Segment Start: PAGE EXCERPT
On the economic front, war contracts become more and more desirable to the bourgeoisie. Production of the means of destruction. is now at least as important as production of the means of production in the capitalist process of production and accumulation of surplus values. And on the political front, the preparations for war against Stalinism dominate the international and American political scenes. Virtually every issue that arises is immediately related to the irrepressible conflict between Stalinist and American imperialisms, if indeed it does not arise out of this conflict.

One cannot imagine Eisenhower, Taft, Stevenson, Truman, or any spokesman for the Republican and Democratic parties favoring the nationalization of war industries. That would immediately generate fratricidal strife within the bourgeoisie. Nor, for that matter, can one readily picture Murray, Green or any other trade union defender of capitalism advocating taking the profit out of war through the nationalization of war industries. That would immediately lead to a split between organized labor and the capitalist political machines. The. trade union leaders would consider such action only if the ranks of organized labor make it unmistakably clear that they are for it.

An entire process of class struggle and education is therefore necessary before any but the most militant workers support the nationalization of war industries. In this struggle socialists must be in the forefront, for here in one, easily comprehensible slogan the evils and illnesses of capitalism are immediately laid bare. If the Permanent War Economy is to become our way of life indefinitely, as the leaders of the bourgeoisie openly state, then what is more logical than making the war industries serve the “interests” of all by making them the property of all? We do not have to belabor the advantages of the slogan, “nationalization of war industries” properly utilized.
Segment End: PAGE EXCERPT
REQUIRED TASKS:
**a.** In the war economy excerpt, what would happen if trade union leaders called for nationalizing war industries?
**b.** Return the war economy excerpt word for word from "On the economic" to "of this conflict.".
Segment Start: THE DATA
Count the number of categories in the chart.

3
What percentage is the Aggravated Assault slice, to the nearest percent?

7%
Segment End: THE DATA
RESULTS:
**a.** It would immediately lead to a split between organized labor and the capitalist political machines.

**b.**
On the economic front, war contracts become more and more desirable to the bourgeoisie. Production of the means of destruction. is now at least as important as production of the means of production in the capitalist process of production and accumulation of surplus values. And on the political front, the preparations for war against Stalinism dominate the international and American political scenes. Virtually every issue that arises is immediately related to the irrepressible conflict between Stalinist and American imperialisms, if indeed it does not arise out of this conflict.